Assignment — Return the records below exactly; pictures stay out.

....

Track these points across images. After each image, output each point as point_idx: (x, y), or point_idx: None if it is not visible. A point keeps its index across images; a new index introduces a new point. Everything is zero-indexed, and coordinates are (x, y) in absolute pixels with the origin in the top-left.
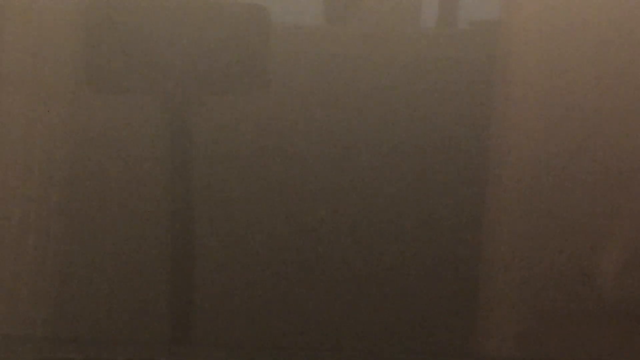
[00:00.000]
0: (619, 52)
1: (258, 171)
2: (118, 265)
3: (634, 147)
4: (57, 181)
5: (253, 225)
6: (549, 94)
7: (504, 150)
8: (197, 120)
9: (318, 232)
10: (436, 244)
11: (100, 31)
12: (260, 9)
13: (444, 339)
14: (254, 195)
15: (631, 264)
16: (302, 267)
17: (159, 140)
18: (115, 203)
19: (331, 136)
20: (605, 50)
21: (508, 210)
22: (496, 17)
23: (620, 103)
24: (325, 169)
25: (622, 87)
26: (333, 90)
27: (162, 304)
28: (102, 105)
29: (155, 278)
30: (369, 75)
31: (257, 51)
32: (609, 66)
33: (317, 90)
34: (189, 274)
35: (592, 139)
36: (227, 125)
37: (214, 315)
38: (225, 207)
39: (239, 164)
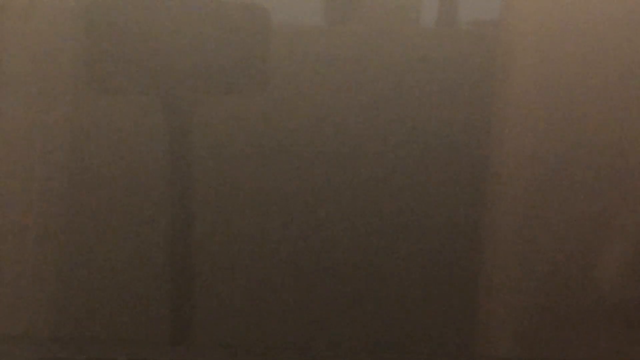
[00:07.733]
0: (619, 52)
1: (258, 171)
2: (118, 265)
3: (634, 147)
4: (57, 181)
5: (253, 225)
6: (548, 93)
7: (503, 150)
8: (197, 120)
9: (318, 232)
10: (436, 243)
11: (100, 31)
12: (260, 9)
13: (444, 339)
14: (254, 195)
15: (631, 264)
16: (302, 267)
17: (159, 140)
18: (115, 203)
19: (331, 136)
20: (605, 50)
21: (508, 210)
22: (496, 17)
23: (620, 103)
24: (325, 168)
25: (622, 87)
26: (333, 90)
27: (162, 304)
28: (102, 105)
29: (155, 278)
30: (369, 75)
31: (257, 51)
32: (608, 66)
33: (317, 90)
34: (189, 274)
35: (592, 139)
36: (227, 125)
37: (214, 315)
38: (225, 207)
39: (238, 163)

....

Exercise response —
Track these points across images. After each image, output each point as point_idx: (x, y), or point_idx: None if it is not visible. A point keeps its index across images; a new index introduces a new point. Everything is zero-indexed, and coordinates are (x, y) in absolute pixels with the origin in the top-left.
[00:00.000]
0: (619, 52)
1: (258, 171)
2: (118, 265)
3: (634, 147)
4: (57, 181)
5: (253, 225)
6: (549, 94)
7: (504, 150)
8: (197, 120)
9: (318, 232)
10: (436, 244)
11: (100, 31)
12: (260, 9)
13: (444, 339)
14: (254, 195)
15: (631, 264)
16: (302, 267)
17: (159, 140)
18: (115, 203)
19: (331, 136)
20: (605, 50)
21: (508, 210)
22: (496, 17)
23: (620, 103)
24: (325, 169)
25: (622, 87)
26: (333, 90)
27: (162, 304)
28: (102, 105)
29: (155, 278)
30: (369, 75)
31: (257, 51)
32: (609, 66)
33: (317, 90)
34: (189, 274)
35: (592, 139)
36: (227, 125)
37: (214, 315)
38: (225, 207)
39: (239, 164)
[00:07.733]
0: (619, 52)
1: (258, 171)
2: (118, 265)
3: (634, 147)
4: (57, 181)
5: (253, 225)
6: (548, 93)
7: (503, 150)
8: (197, 120)
9: (318, 232)
10: (436, 243)
11: (100, 31)
12: (260, 9)
13: (444, 339)
14: (254, 195)
15: (631, 264)
16: (302, 267)
17: (159, 140)
18: (115, 203)
19: (331, 136)
20: (605, 50)
21: (508, 210)
22: (496, 17)
23: (620, 103)
24: (325, 168)
25: (622, 87)
26: (333, 90)
27: (162, 304)
28: (102, 105)
29: (155, 278)
30: (369, 75)
31: (257, 51)
32: (608, 66)
33: (317, 90)
34: (189, 274)
35: (592, 139)
36: (227, 125)
37: (214, 315)
38: (225, 207)
39: (238, 163)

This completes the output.